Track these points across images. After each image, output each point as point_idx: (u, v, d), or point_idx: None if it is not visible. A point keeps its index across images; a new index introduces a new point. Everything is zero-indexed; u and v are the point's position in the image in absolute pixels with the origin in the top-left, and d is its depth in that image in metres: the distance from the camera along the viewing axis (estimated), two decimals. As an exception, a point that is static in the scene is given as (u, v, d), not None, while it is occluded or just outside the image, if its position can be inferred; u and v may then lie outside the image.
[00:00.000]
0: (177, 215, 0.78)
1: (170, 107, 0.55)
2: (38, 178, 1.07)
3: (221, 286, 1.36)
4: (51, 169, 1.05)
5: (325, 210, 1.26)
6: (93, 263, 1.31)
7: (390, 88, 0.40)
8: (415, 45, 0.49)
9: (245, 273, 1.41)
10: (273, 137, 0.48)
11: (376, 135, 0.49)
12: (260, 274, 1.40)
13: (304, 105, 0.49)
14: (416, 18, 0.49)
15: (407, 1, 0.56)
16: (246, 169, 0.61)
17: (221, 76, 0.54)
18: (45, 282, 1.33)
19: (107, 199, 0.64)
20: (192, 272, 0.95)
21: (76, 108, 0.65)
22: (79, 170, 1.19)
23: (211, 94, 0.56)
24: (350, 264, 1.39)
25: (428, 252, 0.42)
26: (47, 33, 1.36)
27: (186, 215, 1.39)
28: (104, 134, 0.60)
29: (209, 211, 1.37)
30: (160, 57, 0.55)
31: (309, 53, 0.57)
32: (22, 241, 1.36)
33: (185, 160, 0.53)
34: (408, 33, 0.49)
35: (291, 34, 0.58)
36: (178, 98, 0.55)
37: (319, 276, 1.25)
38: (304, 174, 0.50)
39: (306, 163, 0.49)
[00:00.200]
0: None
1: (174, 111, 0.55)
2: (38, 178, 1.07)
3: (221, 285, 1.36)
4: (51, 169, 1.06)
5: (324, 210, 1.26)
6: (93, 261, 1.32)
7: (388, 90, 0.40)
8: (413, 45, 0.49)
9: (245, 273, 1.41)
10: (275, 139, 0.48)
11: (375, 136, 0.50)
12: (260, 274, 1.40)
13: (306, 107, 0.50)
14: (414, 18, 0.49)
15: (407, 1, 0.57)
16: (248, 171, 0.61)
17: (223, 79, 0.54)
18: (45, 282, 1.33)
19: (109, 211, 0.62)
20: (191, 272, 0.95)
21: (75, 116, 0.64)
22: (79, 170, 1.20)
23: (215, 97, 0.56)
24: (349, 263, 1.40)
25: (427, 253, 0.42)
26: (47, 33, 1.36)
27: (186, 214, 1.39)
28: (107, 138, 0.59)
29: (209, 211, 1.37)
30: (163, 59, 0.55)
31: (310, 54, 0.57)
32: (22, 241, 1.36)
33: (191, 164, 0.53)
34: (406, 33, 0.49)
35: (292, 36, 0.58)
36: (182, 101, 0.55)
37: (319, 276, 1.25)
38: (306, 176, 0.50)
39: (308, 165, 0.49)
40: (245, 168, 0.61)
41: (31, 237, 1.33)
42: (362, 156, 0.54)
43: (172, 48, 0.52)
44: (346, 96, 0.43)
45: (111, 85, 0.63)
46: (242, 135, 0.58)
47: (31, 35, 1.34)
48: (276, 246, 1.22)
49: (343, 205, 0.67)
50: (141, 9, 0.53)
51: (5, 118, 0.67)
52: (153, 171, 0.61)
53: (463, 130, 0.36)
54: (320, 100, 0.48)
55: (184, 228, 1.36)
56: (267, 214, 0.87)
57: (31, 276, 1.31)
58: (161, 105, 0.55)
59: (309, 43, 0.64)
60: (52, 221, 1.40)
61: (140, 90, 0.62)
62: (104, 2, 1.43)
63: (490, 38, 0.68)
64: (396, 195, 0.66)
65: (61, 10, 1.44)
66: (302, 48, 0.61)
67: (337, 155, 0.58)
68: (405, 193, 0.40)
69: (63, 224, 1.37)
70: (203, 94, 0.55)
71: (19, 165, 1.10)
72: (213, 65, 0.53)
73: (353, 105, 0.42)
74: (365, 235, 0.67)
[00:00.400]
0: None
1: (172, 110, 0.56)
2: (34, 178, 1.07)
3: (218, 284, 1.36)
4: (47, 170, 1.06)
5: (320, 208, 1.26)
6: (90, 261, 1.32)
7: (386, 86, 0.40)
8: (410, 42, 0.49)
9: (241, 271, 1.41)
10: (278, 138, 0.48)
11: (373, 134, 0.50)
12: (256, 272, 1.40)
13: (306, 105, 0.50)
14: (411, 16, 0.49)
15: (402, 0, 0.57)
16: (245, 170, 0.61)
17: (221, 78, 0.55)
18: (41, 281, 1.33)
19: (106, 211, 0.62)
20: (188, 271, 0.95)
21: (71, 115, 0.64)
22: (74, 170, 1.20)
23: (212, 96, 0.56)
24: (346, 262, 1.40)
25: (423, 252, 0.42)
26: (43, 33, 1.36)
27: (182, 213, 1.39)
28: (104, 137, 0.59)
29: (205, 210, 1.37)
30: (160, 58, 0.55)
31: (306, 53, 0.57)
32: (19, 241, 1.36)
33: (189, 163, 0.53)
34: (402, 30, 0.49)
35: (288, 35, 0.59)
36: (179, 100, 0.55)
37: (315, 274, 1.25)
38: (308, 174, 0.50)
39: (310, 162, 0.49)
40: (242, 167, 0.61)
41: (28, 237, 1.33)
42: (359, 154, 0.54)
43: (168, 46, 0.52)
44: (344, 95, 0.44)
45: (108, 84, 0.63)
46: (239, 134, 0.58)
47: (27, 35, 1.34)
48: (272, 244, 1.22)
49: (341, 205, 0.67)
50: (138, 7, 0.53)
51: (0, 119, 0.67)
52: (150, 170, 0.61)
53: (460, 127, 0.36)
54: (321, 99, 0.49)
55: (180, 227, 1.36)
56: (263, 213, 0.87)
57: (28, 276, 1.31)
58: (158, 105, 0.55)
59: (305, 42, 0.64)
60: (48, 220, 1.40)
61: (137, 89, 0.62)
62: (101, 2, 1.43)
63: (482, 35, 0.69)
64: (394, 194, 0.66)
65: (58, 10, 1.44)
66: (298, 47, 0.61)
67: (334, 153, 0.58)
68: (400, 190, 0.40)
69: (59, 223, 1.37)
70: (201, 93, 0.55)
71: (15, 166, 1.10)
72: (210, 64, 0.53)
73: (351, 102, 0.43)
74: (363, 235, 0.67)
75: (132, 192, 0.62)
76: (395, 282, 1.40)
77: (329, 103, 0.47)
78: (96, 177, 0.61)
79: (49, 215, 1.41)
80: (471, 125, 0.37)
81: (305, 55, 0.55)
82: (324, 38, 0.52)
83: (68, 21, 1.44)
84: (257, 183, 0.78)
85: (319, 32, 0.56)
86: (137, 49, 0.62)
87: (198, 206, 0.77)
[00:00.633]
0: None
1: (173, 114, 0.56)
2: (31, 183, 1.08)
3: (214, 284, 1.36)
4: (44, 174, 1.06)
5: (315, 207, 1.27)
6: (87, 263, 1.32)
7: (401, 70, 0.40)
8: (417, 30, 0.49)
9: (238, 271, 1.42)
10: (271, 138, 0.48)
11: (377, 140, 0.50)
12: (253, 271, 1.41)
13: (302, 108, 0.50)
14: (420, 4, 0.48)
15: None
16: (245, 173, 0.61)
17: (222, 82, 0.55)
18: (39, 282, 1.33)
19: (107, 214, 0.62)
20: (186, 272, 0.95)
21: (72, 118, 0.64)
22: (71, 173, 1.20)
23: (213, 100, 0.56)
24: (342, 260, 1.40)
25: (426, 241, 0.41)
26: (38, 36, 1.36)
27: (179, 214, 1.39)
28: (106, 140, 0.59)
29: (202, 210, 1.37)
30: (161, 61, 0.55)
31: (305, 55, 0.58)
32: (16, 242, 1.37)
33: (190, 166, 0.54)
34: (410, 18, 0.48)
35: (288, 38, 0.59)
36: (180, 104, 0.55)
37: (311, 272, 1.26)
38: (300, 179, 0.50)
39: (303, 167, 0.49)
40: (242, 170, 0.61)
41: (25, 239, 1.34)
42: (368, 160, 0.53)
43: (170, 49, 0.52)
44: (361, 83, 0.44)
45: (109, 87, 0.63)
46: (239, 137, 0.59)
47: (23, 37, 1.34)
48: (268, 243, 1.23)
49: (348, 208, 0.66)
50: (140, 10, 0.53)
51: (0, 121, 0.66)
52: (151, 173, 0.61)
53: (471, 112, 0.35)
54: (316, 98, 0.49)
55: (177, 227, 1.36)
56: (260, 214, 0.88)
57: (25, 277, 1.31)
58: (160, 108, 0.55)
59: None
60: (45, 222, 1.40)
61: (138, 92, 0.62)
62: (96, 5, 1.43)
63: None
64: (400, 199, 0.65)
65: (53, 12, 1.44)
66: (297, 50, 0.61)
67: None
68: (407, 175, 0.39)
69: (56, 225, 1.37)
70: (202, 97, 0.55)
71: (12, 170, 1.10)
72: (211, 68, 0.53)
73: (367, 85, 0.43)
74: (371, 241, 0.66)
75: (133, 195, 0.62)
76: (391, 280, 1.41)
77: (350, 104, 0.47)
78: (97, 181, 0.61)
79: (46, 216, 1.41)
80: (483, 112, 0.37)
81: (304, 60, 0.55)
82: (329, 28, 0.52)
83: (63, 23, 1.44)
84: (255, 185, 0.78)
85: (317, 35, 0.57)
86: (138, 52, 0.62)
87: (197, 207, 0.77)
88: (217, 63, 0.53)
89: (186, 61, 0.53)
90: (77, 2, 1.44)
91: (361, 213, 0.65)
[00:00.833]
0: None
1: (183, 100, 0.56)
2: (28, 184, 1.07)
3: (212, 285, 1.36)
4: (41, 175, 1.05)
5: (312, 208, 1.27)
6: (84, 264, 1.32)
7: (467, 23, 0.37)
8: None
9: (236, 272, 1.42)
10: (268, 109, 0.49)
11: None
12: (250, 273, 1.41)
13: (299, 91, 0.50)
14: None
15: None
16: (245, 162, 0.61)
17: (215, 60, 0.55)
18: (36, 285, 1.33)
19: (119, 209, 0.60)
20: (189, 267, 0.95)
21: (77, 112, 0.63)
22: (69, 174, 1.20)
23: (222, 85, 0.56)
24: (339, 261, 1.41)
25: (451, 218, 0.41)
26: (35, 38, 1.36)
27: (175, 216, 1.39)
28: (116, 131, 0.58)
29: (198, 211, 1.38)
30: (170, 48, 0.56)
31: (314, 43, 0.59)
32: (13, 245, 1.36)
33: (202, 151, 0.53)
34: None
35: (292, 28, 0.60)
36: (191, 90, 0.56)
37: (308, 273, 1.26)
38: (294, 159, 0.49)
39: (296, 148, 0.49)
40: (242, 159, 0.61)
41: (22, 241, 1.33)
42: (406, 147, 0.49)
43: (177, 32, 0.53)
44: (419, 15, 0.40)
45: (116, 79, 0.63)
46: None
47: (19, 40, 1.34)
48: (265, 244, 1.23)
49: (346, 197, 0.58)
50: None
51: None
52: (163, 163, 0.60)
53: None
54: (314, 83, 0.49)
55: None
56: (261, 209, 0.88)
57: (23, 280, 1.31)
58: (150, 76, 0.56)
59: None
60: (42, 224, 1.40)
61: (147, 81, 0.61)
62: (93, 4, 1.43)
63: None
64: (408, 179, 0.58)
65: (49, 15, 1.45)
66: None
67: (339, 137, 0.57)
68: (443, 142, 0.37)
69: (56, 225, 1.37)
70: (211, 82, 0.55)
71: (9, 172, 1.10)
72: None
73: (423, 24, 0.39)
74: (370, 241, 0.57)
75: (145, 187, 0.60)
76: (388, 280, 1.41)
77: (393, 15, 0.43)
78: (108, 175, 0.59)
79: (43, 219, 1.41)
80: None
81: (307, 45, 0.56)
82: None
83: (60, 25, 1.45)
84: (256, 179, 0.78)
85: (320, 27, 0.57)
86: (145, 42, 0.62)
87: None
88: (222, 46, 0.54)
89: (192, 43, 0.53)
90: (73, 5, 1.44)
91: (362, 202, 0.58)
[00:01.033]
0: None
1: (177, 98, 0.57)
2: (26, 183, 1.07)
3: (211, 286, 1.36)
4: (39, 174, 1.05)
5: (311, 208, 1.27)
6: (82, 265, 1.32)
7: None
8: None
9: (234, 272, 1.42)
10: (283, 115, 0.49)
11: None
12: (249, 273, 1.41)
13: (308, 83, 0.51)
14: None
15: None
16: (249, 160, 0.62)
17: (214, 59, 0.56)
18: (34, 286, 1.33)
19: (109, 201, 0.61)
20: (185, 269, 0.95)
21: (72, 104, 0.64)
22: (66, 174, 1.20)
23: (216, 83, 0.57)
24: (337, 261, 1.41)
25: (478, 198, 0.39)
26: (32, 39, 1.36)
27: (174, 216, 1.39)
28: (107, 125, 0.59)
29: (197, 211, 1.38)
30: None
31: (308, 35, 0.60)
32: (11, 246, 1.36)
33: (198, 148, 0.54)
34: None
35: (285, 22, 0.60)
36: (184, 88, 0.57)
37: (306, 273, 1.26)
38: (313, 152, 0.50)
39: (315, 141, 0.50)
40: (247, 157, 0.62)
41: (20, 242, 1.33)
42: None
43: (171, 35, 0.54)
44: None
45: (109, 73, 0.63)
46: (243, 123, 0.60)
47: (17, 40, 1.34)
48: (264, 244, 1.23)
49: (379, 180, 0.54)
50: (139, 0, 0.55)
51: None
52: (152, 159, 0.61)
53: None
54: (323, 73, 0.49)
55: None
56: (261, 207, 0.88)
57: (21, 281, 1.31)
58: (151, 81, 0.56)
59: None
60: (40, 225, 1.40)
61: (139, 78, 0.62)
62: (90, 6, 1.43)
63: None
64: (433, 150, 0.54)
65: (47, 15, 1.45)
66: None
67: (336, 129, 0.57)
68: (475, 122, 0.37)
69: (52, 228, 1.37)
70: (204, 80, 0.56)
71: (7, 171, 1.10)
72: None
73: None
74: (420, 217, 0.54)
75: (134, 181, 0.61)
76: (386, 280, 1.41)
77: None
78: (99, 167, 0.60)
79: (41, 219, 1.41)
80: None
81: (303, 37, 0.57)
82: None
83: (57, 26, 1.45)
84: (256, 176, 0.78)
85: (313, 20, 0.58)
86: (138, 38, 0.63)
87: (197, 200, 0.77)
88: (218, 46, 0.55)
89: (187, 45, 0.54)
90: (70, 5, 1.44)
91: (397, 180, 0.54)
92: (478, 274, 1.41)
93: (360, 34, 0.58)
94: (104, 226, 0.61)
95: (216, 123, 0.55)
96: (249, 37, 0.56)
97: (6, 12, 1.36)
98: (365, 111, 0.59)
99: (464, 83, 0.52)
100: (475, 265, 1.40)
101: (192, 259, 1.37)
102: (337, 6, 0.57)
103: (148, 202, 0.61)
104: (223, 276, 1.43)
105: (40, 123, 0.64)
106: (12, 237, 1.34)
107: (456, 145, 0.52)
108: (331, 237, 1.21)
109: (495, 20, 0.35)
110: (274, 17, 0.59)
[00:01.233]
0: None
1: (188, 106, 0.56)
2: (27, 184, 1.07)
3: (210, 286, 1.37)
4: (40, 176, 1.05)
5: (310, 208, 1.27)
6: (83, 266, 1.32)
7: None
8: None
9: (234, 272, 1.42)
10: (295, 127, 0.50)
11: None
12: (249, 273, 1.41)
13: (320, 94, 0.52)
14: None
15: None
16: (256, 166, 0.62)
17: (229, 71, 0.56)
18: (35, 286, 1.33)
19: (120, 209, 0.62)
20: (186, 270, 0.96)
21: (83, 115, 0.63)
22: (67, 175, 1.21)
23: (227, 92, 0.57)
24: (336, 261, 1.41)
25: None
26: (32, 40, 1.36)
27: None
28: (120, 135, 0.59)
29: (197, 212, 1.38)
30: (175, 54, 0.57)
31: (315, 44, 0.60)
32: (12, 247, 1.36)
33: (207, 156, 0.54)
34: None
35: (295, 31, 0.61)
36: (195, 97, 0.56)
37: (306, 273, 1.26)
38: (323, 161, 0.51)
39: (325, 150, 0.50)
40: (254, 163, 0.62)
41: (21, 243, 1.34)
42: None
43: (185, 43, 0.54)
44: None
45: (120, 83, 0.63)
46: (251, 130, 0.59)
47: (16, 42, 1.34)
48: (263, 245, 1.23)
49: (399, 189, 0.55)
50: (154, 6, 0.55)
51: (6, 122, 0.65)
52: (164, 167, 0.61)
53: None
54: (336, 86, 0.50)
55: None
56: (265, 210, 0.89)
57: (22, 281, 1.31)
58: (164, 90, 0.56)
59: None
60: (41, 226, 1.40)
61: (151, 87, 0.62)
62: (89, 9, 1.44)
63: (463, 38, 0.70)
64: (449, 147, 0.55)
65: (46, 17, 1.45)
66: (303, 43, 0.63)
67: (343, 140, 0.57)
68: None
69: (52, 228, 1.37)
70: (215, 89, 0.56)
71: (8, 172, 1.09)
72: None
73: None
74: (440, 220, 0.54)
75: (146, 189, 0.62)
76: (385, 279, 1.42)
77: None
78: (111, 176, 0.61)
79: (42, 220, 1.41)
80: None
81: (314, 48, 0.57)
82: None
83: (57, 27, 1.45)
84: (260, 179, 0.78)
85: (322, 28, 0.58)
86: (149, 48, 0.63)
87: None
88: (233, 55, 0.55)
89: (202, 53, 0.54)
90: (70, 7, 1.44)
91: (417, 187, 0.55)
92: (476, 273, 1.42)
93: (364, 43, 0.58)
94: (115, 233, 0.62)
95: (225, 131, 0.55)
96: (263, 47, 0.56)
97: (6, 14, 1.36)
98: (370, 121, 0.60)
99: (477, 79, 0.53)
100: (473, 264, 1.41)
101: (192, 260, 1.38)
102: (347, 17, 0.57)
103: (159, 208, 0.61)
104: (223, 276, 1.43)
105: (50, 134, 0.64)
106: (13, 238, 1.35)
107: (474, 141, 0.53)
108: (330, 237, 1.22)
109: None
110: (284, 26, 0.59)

▶ **Task goal**:
Using the entries above, repeat only the lines from the one containing "34: (408, 33, 0.49)" through the one containing "55: (184, 228, 1.36)", end lines included.

▶ **Task output**:
34: (408, 33, 0.49)
35: (291, 34, 0.58)
36: (178, 98, 0.55)
37: (319, 276, 1.25)
38: (304, 174, 0.50)
39: (306, 163, 0.49)
[00:00.200]
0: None
1: (174, 111, 0.55)
2: (38, 178, 1.07)
3: (221, 285, 1.36)
4: (51, 169, 1.06)
5: (324, 210, 1.26)
6: (93, 261, 1.32)
7: (388, 90, 0.40)
8: (413, 45, 0.49)
9: (245, 273, 1.41)
10: (275, 139, 0.48)
11: (375, 136, 0.50)
12: (260, 274, 1.40)
13: (306, 107, 0.50)
14: (414, 18, 0.49)
15: (407, 1, 0.57)
16: (248, 171, 0.61)
17: (223, 79, 0.54)
18: (45, 282, 1.33)
19: (109, 211, 0.62)
20: (191, 272, 0.95)
21: (75, 116, 0.64)
22: (79, 170, 1.20)
23: (215, 97, 0.56)
24: (349, 263, 1.40)
25: (427, 253, 0.42)
26: (47, 33, 1.36)
27: (186, 214, 1.39)
28: (107, 138, 0.59)
29: (209, 211, 1.37)
30: (163, 59, 0.55)
31: (310, 54, 0.57)
32: (22, 241, 1.36)
33: (191, 164, 0.53)
34: (406, 33, 0.49)
35: (292, 36, 0.58)
36: (182, 101, 0.55)
37: (319, 276, 1.25)
38: (306, 176, 0.50)
39: (308, 165, 0.49)
40: (245, 168, 0.61)
41: (31, 237, 1.33)
42: (362, 156, 0.54)
43: (172, 48, 0.52)
44: (346, 96, 0.43)
45: (111, 85, 0.63)
46: (242, 135, 0.58)
47: (31, 35, 1.34)
48: (276, 246, 1.22)
49: (343, 205, 0.67)
50: (141, 9, 0.53)
51: (5, 118, 0.67)
52: (153, 171, 0.61)
53: (463, 130, 0.36)
54: (320, 100, 0.48)
55: (184, 228, 1.36)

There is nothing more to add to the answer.